• [TASK DETAILS]: Would you set down the data that follows, word for word, without any pictures?
##### RAW DATA #####
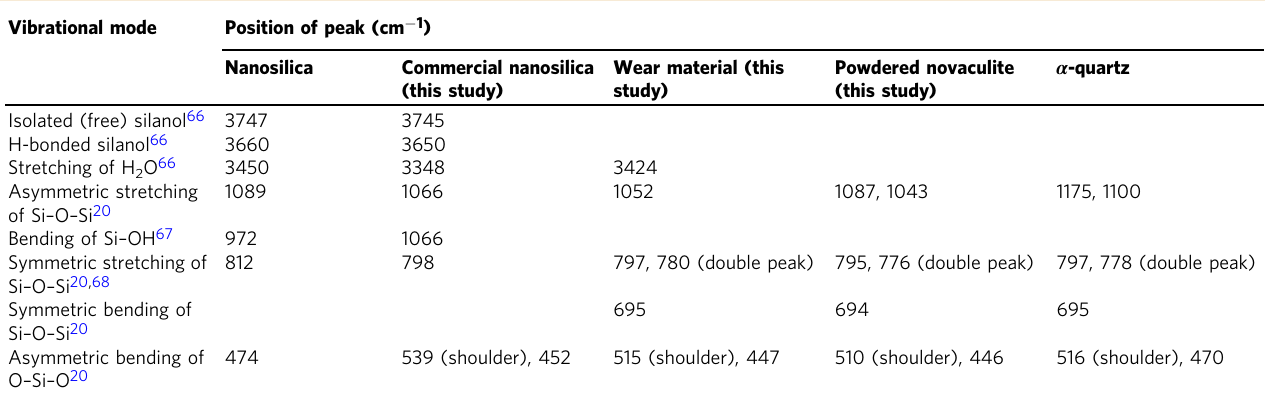
Table 2 Peak positions in the FT-IR spectra and their corresponding vibrational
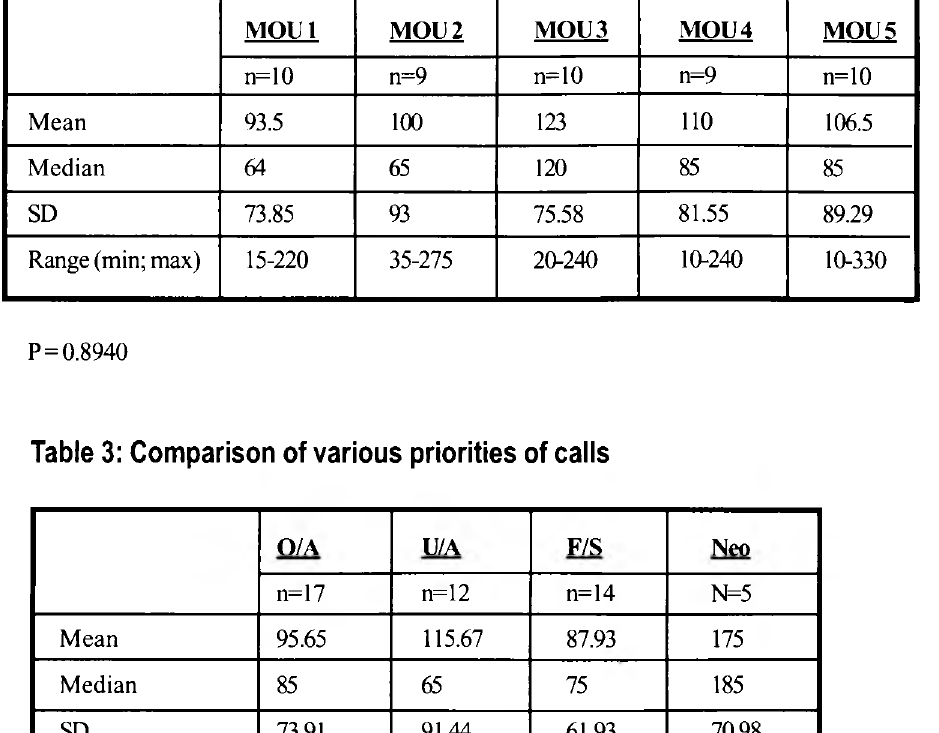
Table 3: Comparison of various priorities of calls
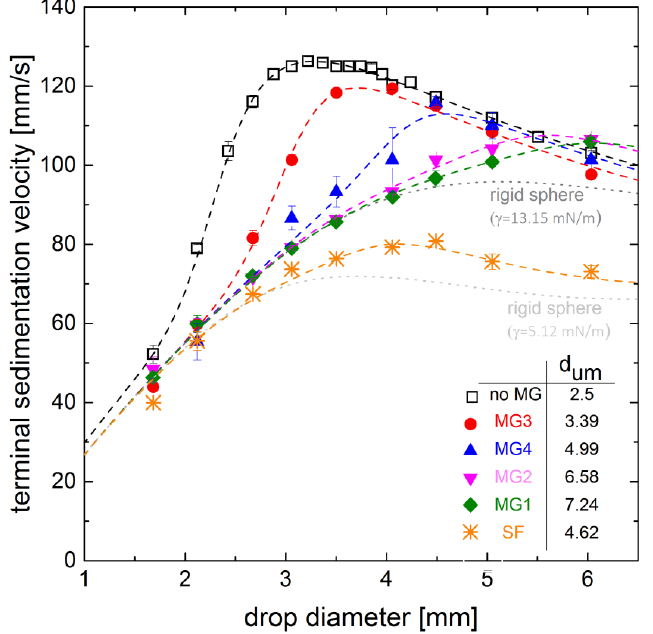
Figure 3. Terminal sedimentation velocity of n -butyl acetate drops in water, drops covered with different microgels (MG) and surfactant (SF) (microgel properties summarized in Table 1, c MG = 0.047 g/L in the drop generator for all microgels and c SF ≫ cmc ), ( ◻ pure system, ◆ MG1, ▾ MG2, ● MG3, ▴ MG4 and ∗ surfactant (SF), dashed lines obtained by fitting to Henschke Model [19,20], transition parameter d um listed in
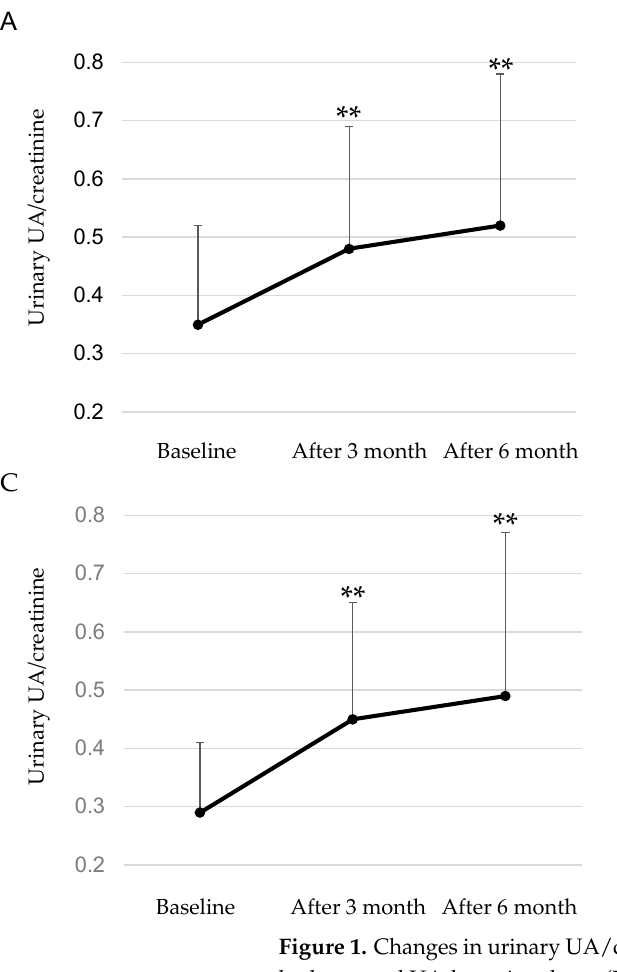
Figure 1. Changes in urinary UA/creatine after the start of dotinurad in all patients ( A ), patients who had not used UA-lowering drugs ( B ), and patients who switched from XO inhibitors ( C ). *, ** indicate p < 0.1 and p < 0.05, respectively.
#####
• [PROBLEM SOLUTION]:
Table 2 Peak positions in the FT-IR spectra and their corresponding vibrational
Table 3: Comparison of various priorities of calls
Figure 3. Terminal sedimentation velocity of n -butyl acetate drops in water, drops covered with different microgels (MG) and surfactant (SF) (microgel properties summarized in Table 1, c MG = 0.047 g/L in the drop generator for all microgels and c SF ≫ cmc ), ( ◻ pure system, ◆ MG1, ▾ MG2, ● MG3, ▴ MG4 and ∗ surfactant (SF), dashed lines obtained by fitting to Henschke Model [19,20], transition parameter d um listed in
Figure 1. Changes in urinary UA/creatine after the start of dotinurad in all patients ( A ), patients who had not used UA-lowering drugs ( B ), and patients who switched from XO inhibitors ( C ). *, ** indicate p < 0.1 and p < 0.05, respectively.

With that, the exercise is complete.